The placing and intermediaries offer will raise about pounds 17.4m to pay for the immediate development of 18 pub sites, according to J D's tried and tested formula. The balance of pounds 5.3m is being raised by existing shareholders, including Smith & Newcastle.
In the 13 years since Tim Martin, chairman, bought his first pub, the chain has expanded rapidly. Unusually, J D has specialised in converting vacant commercial property, rather than buying existing pubs. That lets it choose the best sites. It has developed a uniform brand image and sells real ales at the competitive price of pounds 1.05 a pint.

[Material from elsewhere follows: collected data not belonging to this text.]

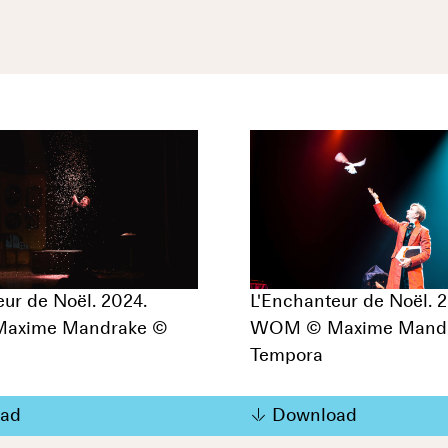
eur de Noël. 2024.
L'Enchanteur de Noël. 
axime Mandrake ©
WOM © Maxime Mand
Tempora
ad
Download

Turnover has increased by 203 per cent to pounds 21.4m over the last two years, pre-tax profit by 245 per cent to pounds 2.1m and pro forma earnings per share by 225 per cent to 13.3p.
Present trading is proving resilient to the recession. Turnover is showing a 2 per cent like-for-like increase on last year.
Mr Martin is showing his confidence in the company's future by holding on to 25 per cent of the company after the issue.
On a historic price earnings ratio of 12.9 times, the shares are on a significant discount to the prevailing market multiple of about 15.5 times. If J D had paid a net dividend of 4.8p a share for the year to 31 July, which the directors said they would have if the shares had been trading, the gross yield at the issue price would be 4 per cent.
Given these numbers, the shares will probably go to a premium when trading starts. They are worth buying.